Freeman: You’re right. I think part of what you just described is simply the polarization, not only in society, but in the media. Where basically, the liberals are going to sue Fox news, whether it’s a meritorious suit or not. And likewise, conservatives are going to sue MSNBC, etc. 

But, the Nunes suit is a good example. I can’t imagine that any lawyer would say that’s a winning lawsuit. It seems like that has to be there for other reasons. 

FAW:  This goes back a little to something that you said earlier, that news sites can now correct information more easily than they could in the print era. But in other ways, the internet has meant that if someone says something bad about you and you didn’t think to correct it, the information could be attached to your name in a Google search. I think that changes the landscape for reputational harm. 

Freeman: That’s a very good point. And that’s true. Though, that’s less in the way of libel and more in cases where someone did something really stupid when they were young and got arrested. If an article about your arrest becomes the first Google item in a search of your name, and that stays with you forever, it becomes hard to get a job. That’s a real problem. 

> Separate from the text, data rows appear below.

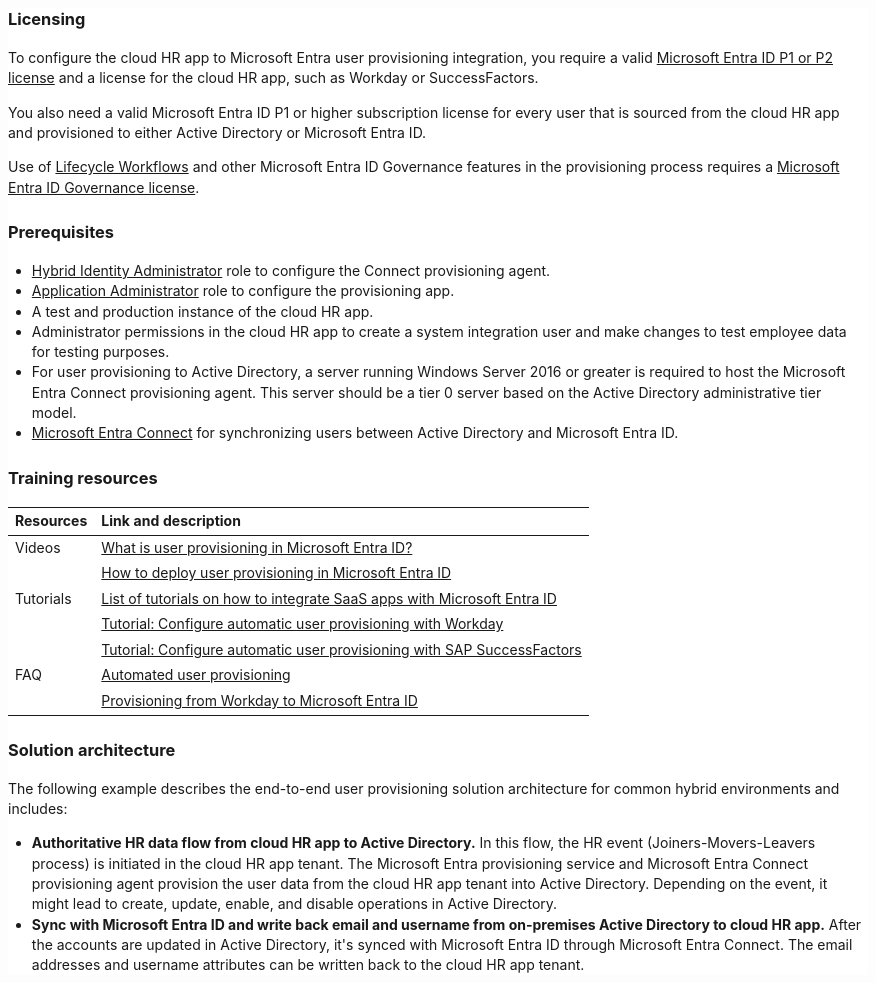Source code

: ### Licensing

To configure the cloud HR app to Microsoft Entra user provisioning integration, you require a valid [Microsoft Entra ID P1 or P2 license](https://www.microsoft.com/security/business/identity-access-management/azure-ad-pricing) and a license for the cloud HR app, such as Workday or SuccessFactors.

You also need a valid Microsoft Entra ID P1 or higher subscription license for every user that is sourced from the cloud HR app and provisioned to either Active Directory or Microsoft Entra ID.

Use of [Lifecycle Workflows](~/id-governance/what-are-lifecycle-workflows.md) and other Microsoft Entra ID Governance features in the provisioning process requires a [Microsoft Entra ID Governance license](~/id-governance/licensing-fundamentals.md).

### Prerequisites

- [Hybrid Identity Administrator](~/identity/role-based-access-control/permissions-reference.md#hybrid-identity-administrator) role to configure the Connect provisioning agent.
- [Application Administrator](~/identity/role-based-access-control/permissions-reference.md#application-administrator) role to configure the provisioning app.
- A test and production instance of the cloud HR app.
- Administrator permissions in the cloud HR app to create a system integration user and make changes to test employee data for testing purposes.
- For user provisioning to Active Directory, a server running Windows Server 2016 or greater is required to host the Microsoft Entra Connect provisioning agent. This server should be a tier 0 server based on the Active Directory administrative tier model.
- [Microsoft Entra Connect](~/identity/hybrid/connect/whatis-azure-ad-connect.md) for synchronizing users between Active Directory and Microsoft Entra ID.

### Training resources

| **Resources** | **Link and description** |
|:-|:-|
| Videos | [What is user provisioning in Microsoft Entra ID?](https://youtu.be/_ZjARPpI6NI) |
| | [How to deploy user provisioning in Microsoft Entra ID](https://youtu.be/pKzyts6kfrw) |
| Tutorials | [List of tutorials on how to integrate SaaS apps with Microsoft Entra ID](~/identity/saas-apps/tutorial-list.md) |
| | [Tutorial: Configure automatic user provisioning with Workday](~/identity/saas-apps/workday-inbound-tutorial.md) |
| | [Tutorial: Configure automatic user provisioning with SAP SuccessFactors](~/identity/saas-apps/sap-successfactors-inbound-provisioning-tutorial.md) |
| FAQ | [Automated user provisioning](~/identity/app-provisioning/user-provisioning.md#what-applications-and-systems-can-i-use-with-azure-ad-automatic-user-provisioning) |
| | [Provisioning from Workday to Microsoft Entra ID](~/identity/saas-apps/workday-inbound-tutorial.md#frequently-asked-questions-faq) |

### Solution architecture

The following example describes the end-to-end user provisioning solution architecture for common hybrid environments and includes:

- **Authoritative HR data flow from cloud HR app to Active Directory.** In this flow, the HR event (Joiners-Movers-Leavers process) is initiated in the cloud HR app tenant. The Microsoft Entra provisioning service and Microsoft Entra Connect provisioning agent provision the user data from the cloud HR app tenant into Active Directory. Depending on the event, it might lead to create, update, enable, and disable operations in Active Directory.
- **Sync with Microsoft Entra ID and write back email and username from on-premises Active Directory to cloud HR app.** After the accounts are updated in Active Directory, it's synced with Microsoft Entra ID through Microsoft Entra Connect. The email addresses and username attributes can be written back to the cloud HR app tenant.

Alex Jones of Infowars walks through the halls of the U.S. Senate’s Dirksen Senate office building in Washington, D.C. September 5, 2018. After spreading false information about the mass shooting in Sandy Hook Elementary School, Alex Jones was sued by multiple families whose children were killed during the shooting. REUTERS/Jim Bourg

FAW: Twitter often involves angry exchanges between people of different political views. I’m thinking of, for example, the recent Elon Musk’s case. This can include defamatory comments that people can later dismiss as hyperbole. Will the defense of rhetorical hyperbole and opinion consistently rescue people’s comments on Twitter from defamation suits?[3]

Freeman: I think the interesting question is: because of some of the features of the web, and because of the way people read on the internet, whether there will be a greater kind of permissiveness that statements are opinion when they’re said online. Even if that same language, perhaps, would not be viewed as opinion if it was in The Washington Post. And you know, we haven’t really seen enough to be able to say that that’s the case, but I think we’re leading in that direction. So on the one hand, you’re right that there’s a lot more biting, vituperative language out there, some of which may be defamatory, even though most of it is opinion and hyperbole. But my guess is that it will be somewhat counteracted by the courts being more permissive with respect to the language on the internet, under the view that people don’t take it as fact.

[1] According to the MLRC 2018 Report on Trials and Damages, media defendants won 37.3 percent in 1980-1989, 40.4 percent in 1990-1999, 52.1 percent in 2000-2009, 42.2 percent 2010-2017.

[2] In addition to data on jury decisions, the MLRC 2018 Report on Trials and Damages shows that post trial settlements are on the rise. The share of trials eventually settled was 7.5 percent in the 1980s, 17.7 percent in the 1990s, 18.5 percent in the 2000s, and 31.9 percent in the 2010s.